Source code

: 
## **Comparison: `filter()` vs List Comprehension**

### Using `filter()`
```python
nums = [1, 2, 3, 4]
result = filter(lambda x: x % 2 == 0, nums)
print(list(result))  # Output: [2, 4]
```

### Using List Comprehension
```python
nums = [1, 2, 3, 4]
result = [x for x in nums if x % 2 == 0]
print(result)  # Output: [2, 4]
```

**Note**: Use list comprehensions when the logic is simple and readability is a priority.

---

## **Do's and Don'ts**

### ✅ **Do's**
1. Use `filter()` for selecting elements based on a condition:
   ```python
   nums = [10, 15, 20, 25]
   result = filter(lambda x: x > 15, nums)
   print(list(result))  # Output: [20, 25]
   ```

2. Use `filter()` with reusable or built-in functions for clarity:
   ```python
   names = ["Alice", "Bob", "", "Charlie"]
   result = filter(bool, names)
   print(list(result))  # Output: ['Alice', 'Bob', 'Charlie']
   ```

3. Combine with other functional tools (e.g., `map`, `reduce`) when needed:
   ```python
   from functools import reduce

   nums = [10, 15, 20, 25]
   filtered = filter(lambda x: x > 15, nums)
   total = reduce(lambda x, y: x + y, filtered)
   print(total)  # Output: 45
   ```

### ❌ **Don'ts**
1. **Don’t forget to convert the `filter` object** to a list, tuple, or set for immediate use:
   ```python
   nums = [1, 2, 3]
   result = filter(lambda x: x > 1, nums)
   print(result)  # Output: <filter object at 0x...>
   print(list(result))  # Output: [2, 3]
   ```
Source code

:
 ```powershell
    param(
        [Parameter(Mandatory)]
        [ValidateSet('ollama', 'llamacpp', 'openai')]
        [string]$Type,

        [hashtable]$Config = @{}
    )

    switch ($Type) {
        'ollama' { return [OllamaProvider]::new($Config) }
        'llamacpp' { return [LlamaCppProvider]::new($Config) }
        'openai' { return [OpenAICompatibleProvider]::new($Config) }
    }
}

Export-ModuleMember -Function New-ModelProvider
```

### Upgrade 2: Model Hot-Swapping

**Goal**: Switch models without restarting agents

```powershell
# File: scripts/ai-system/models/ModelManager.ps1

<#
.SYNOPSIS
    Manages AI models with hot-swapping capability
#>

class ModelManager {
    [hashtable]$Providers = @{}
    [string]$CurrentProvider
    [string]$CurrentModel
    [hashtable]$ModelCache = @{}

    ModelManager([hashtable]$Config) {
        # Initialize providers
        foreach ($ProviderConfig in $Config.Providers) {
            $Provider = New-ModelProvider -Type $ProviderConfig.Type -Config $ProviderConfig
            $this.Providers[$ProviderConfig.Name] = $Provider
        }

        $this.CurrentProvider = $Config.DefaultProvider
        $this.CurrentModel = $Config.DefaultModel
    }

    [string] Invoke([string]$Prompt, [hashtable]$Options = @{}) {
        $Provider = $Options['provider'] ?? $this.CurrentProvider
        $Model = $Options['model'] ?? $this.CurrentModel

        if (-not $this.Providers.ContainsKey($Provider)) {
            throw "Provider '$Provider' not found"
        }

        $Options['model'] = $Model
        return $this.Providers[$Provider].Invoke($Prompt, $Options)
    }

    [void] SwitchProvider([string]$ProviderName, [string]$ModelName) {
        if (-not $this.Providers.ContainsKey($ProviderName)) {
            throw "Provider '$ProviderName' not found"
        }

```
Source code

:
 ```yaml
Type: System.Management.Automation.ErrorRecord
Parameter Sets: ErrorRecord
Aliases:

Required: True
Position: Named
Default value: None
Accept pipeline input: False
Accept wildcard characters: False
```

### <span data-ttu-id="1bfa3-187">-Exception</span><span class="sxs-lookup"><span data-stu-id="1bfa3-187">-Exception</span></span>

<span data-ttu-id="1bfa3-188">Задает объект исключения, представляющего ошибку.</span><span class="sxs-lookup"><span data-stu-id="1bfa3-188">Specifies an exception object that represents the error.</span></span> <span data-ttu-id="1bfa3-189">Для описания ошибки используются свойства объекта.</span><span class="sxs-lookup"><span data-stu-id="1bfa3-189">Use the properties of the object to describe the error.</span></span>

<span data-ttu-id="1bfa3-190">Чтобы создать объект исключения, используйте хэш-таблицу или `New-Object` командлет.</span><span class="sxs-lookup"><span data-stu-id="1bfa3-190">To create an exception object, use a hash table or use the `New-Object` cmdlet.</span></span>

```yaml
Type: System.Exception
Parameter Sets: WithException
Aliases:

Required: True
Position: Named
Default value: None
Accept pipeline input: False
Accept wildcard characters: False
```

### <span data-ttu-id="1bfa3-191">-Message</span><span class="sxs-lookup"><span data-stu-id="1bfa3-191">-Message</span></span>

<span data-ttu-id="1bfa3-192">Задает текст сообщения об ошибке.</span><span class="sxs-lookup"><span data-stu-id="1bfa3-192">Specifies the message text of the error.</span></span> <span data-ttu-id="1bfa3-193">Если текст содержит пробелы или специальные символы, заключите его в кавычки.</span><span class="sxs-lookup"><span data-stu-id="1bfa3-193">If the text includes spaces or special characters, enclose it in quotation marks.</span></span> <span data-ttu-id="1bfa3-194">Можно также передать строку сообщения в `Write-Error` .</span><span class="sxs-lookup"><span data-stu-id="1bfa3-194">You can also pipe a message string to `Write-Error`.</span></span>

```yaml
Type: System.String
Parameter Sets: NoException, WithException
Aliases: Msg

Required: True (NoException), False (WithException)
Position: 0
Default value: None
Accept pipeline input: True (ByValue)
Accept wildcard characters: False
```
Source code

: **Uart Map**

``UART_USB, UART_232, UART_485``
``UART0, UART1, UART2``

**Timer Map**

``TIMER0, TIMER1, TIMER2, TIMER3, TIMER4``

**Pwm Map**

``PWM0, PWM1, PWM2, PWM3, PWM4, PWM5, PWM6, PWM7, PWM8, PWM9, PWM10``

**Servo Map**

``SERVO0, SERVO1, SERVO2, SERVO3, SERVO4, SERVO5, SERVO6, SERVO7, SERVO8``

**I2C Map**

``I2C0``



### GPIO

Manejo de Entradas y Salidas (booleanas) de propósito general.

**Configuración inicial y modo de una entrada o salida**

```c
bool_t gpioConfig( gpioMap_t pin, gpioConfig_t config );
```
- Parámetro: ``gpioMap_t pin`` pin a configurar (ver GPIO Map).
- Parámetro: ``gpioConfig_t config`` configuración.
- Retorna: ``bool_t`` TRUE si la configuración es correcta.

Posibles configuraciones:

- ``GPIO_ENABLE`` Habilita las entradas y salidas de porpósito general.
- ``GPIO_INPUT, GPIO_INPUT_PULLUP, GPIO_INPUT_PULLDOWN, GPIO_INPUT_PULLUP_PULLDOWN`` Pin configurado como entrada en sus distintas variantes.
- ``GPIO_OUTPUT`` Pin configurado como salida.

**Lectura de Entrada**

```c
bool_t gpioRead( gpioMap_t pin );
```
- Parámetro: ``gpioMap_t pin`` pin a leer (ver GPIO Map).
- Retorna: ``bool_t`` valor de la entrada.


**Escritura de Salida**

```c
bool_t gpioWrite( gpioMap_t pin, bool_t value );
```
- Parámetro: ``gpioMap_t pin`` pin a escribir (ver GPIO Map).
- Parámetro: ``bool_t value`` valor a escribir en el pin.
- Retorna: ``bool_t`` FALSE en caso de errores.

● ● ● ● ●

- EXERCISE OBJECTIVE -
Each entry in the data should be restated exactly as it was written.

- TASK ANSWER -
Source code

: 
## **Comparison: `filter()` vs List Comprehension**

### Using `filter()`
```python
nums = [1, 2, 3, 4]
result = filter(lambda x: x % 2 == 0, nums)
print(list(result))  # Output: [2, 4]
```

### Using List Comprehension
```python
nums = [1, 2, 3, 4]
result = [x for x in nums if x % 2 == 0]
print(result)  # Output: [2, 4]
```

**Note**: Use list comprehensions when the logic is simple and readability is a priority.

---

## **Do's and Don'ts**

### ✅ **Do's**
1. Use `filter()` for selecting elements based on a condition:
   ```python
   nums = [10, 15, 20, 25]
   result = filter(lambda x: x > 15, nums)
   print(list(result))  # Output: [20, 25]
   ```

2. Use `filter()` with reusable or built-in functions for clarity:
   ```python
   names = ["Alice", "Bob", "", "Charlie"]
   result = filter(bool, names)
   print(list(result))  # Output: ['Alice', 'Bob', 'Charlie']
   ```

3. Combine with other functional tools (e.g., `map`, `reduce`) when needed:
   ```python
   from functools import reduce

   nums = [10, 15, 20, 25]
   filtered = filter(lambda x: x > 15, nums)
   total = reduce(lambda x, y: x + y, filtered)
   print(total)  # Output: 45
   ```

### ❌ **Don'ts**
1. **Don’t forget to convert the `filter` object** to a list, tuple, or set for immediate use:
   ```python
   nums = [1, 2, 3]
   result = filter(lambda x: x > 1, nums)
   print(result)  # Output: <filter object at 0x...>
   print(list(result))  # Output: [2, 3]
   ```
Source code

:
 ```powershell
    param(
        [Parameter(Mandatory)]
        [ValidateSet('ollama', 'llamacpp', 'openai')]
        [string]$Type,

        [hashtable]$Config = @{}
    )

    switch ($Type) {
        'ollama' { return [OllamaProvider]::new($Config) }
        'llamacpp' { return [LlamaCppProvider]::new($Config) }
        'openai' { return [OpenAICompatibleProvider]::new($Config) }
    }
}

Export-ModuleMember -Function New-ModelProvider
```

### Upgrade 2: Model Hot-Swapping

**Goal**: Switch models without restarting agents

```powershell
# File: scripts/ai-system/models/ModelManager.ps1

<#
.SYNOPSIS
    Manages AI models with hot-swapping capability
#>

class ModelManager {
    [hashtable]$Providers = @{}
    [string]$CurrentProvider
    [string]$CurrentModel
    [hashtable]$ModelCache = @{}

    ModelManager([hashtable]$Config) {
        # Initialize providers
        foreach ($ProviderConfig in $Config.Providers) {
            $Provider = New-ModelProvider -Type $ProviderConfig.Type -Config $ProviderConfig
            $this.Providers[$ProviderConfig.Name] = $Provider
        }

        $this.CurrentProvider = $Config.DefaultProvider
        $this.CurrentModel = $Config.DefaultModel
    }

    [string] Invoke([string]$Prompt, [hashtable]$Options = @{}) {
        $Provider = $Options['provider'] ?? $this.CurrentProvider
        $Model = $Options['model'] ?? $this.CurrentModel

        if (-not $this.Providers.ContainsKey($Provider)) {
            throw "Provider '$Provider' not found"
        }

        $Options['model'] = $Model
        return $this.Providers[$Provider].Invoke($Prompt, $Options)
    }

    [void] SwitchProvider([string]$ProviderName, [string]$ModelName) {
        if (-not $this.Providers.ContainsKey($ProviderName)) {
            throw "Provider '$ProviderName' not found"
        }

```
Source code

:
 ```yaml
Type: System.Management.Automation.ErrorRecord
Parameter Sets: ErrorRecord
Aliases:

Required: True
Position: Named
Default value: None
Accept pipeline input: False
Accept wildcard characters: False
```

### <span data-ttu-id="1bfa3-187">-Exception</span><span class="sxs-lookup"><span data-stu-id="1bfa3-187">-Exception</span></span>

<span data-ttu-id="1bfa3-188">Задает объект исключения, представляющего ошибку.</span><span class="sxs-lookup"><span data-stu-id="1bfa3-188">Specifies an exception object that represents the error.</span></span> <span data-ttu-id="1bfa3-189">Для описания ошибки используются свойства объекта.</span><span class="sxs-lookup"><span data-stu-id="1bfa3-189">Use the properties of the object to describe the error.</span></span>

<span data-ttu-id="1bfa3-190">Чтобы создать объект исключения, используйте хэш-таблицу или `New-Object` командлет.</span><span class="sxs-lookup"><span data-stu-id="1bfa3-190">To create an exception object, use a hash table or use the `New-Object` cmdlet.</span></span>

```yaml
Type: System.Exception
Parameter Sets: WithException
Aliases:

Required: True
Position: Named
Default value: None
Accept pipeline input: False
Accept wildcard characters: False
```

### <span data-ttu-id="1bfa3-191">-Message</span><span class="sxs-lookup"><span data-stu-id="1bfa3-191">-Message</span></span>

<span data-ttu-id="1bfa3-192">Задает текст сообщения об ошибке.</span><span class="sxs-lookup"><span data-stu-id="1bfa3-192">Specifies the message text of the error.</span></span> <span data-ttu-id="1bfa3-193">Если текст содержит пробелы или специальные символы, заключите его в кавычки.</span><span class="sxs-lookup"><span data-stu-id="1bfa3-193">If the text includes spaces or special characters, enclose it in quotation marks.</span></span> <span data-ttu-id="1bfa3-194">Можно также передать строку сообщения в `Write-Error` .</span><span class="sxs-lookup"><span data-stu-id="1bfa3-194">You can also pipe a message string to `Write-Error`.</span></span>

```yaml
Type: System.String
Parameter Sets: NoException, WithException
Aliases: Msg

Required: True (NoException), False (WithException)
Position: 0
Default value: None
Accept pipeline input: True (ByValue)
Accept wildcard characters: False
```
Source code

: **Uart Map**

``UART_USB, UART_232, UART_485``
``UART0, UART1, UART2``

**Timer Map**

``TIMER0, TIMER1, TIMER2, TIMER3, TIMER4``

**Pwm Map**

``PWM0, PWM1, PWM2, PWM3, PWM4, PWM5, PWM6, PWM7, PWM8, PWM9, PWM10``

**Servo Map**

``SERVO0, SERVO1, SERVO2, SERVO3, SERVO4, SERVO5, SERVO6, SERVO7, SERVO8``

**I2C Map**

``I2C0``



### GPIO

Manejo de Entradas y Salidas (booleanas) de propósito general.

**Configuración inicial y modo de una entrada o salida**

```c
bool_t gpioConfig( gpioMap_t pin, gpioConfig_t config );
```
- Parámetro: ``gpioMap_t pin`` pin a configurar (ver GPIO Map).
- Parámetro: ``gpioConfig_t config`` configuración.
- Retorna: ``bool_t`` TRUE si la configuración es correcta.

Posibles configuraciones:

- ``GPIO_ENABLE`` Habilita las entradas y salidas de porpósito general.
- ``GPIO_INPUT, GPIO_INPUT_PULLUP, GPIO_INPUT_PULLDOWN, GPIO_INPUT_PULLUP_PULLDOWN`` Pin configurado como entrada en sus distintas variantes.
- ``GPIO_OUTPUT`` Pin configurado como salida.

**Lectura de Entrada**

```c
bool_t gpioRead( gpioMap_t pin );
```
- Parámetro: ``gpioMap_t pin`` pin a leer (ver GPIO Map).
- Retorna: ``bool_t`` valor de la entrada.


**Escritura de Salida**

```c
bool_t gpioWrite( gpioMap_t pin, bool_t value );
```
- Parámetro: ``gpioMap_t pin`` pin a escribir (ver GPIO Map).
- Parámetro: ``bool_t value`` valor a escribir en el pin.
- Retorna: ``bool_t`` FALSE en caso de errores.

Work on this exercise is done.